Кругом — кажущаяся непроглядной темень. Она добралась до меня?!. Когда?..
— Тише.
Вокруг меня смыкаются объятья — бьюсь в них обезумевшей птицей, что готова сломать крылья, лишь бы не достаться охотнику.
— Тише… — повторяет усталый, бесконечно усталый голос.
Я слышу его, но страх застилает разум… извиваюсь змеёй.
Меня не отпускают. Тому, кто удерживает меня, не обидны удары и попытки вырваться. Он терпелив со мною, как с опасно захворавшим ребенком, преследуемым кошмарами в болезненном бреду.
Меня усаживают на колени. Губы касаются волос на макушке, отечески-успокаивающим поцелуем.
Наконец, затихаю, прижавшись к твёрдой груди. О рёбра мощно и часто, как в кузнице, ударяет молот-сердце.
Узнаю эти объятья. Они принадлежат не черноте. Они — защита от неё.
Только отчего так…
— Темно, — всхлипываю я.
Полуденным заревом вспыхивает свет. Зажмуриваю глаза, мокрые от слёз. На ресницах и разводами по щекам застыла соль. Смотреть больно, но я так рада свету.

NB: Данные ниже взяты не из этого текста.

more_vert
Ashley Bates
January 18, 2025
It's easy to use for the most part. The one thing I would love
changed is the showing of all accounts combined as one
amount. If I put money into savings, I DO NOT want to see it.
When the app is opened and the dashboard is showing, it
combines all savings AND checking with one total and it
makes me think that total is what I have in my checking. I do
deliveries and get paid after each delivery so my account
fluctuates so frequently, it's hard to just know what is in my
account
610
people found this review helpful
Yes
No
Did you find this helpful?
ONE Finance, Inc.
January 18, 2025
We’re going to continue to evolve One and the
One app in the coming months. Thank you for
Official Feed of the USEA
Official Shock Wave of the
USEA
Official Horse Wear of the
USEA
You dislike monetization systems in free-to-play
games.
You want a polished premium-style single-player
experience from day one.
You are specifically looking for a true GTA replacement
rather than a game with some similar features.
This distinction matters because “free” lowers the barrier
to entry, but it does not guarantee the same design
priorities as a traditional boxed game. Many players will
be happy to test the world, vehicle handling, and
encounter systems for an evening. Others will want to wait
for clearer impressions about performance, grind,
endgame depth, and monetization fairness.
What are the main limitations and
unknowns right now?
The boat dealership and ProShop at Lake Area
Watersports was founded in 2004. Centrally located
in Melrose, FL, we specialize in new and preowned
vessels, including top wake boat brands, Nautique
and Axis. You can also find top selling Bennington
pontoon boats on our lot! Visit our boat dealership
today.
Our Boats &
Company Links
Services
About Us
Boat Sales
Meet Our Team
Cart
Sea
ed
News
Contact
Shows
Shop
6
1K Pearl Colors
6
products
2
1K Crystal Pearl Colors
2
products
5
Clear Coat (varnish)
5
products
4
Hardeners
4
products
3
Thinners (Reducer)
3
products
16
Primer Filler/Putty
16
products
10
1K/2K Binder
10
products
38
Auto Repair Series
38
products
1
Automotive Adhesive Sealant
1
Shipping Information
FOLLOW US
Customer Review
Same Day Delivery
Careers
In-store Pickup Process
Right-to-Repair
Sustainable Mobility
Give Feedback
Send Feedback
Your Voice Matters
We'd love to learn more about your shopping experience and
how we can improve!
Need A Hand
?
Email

Взрослая годами, я стала бояться темноты, которой не пугалась в детстве. Не потому, что в ней выжидают чудовища. Нет.
Льну к Самайну, цепляюсь за его плечи, как испуганный ребёнок, которым и чувствую себя. Сбивчиво шепчу, уткнувшись лицом ему в шею. Напиваюсь запахом мяты и остролиста, снега и дыма.
— Она не чёрная, только кажется… кажется. На самом деле она пустая, она — ничто. Пустая — и жадная. Она говорила со мной. Она говорит… я принадлежу ей. Почему я принадлежу ей? Я тоже стану… пустотой. — Плачу от страха. — Я не хочу… не хочу стать пустотой!
— Знаю.
По его голосу понимаю: он действительно знает и знает давно. Это знание было с ним, было в нём, когда он с ума сводил меня противоречиями и недомолвками.
Не от этой ли беды он взял на себя за долг уберечь меня? не её ли разумел, говоря о нарушенном им законе и о том, что ничего не сумеет исправить дважды?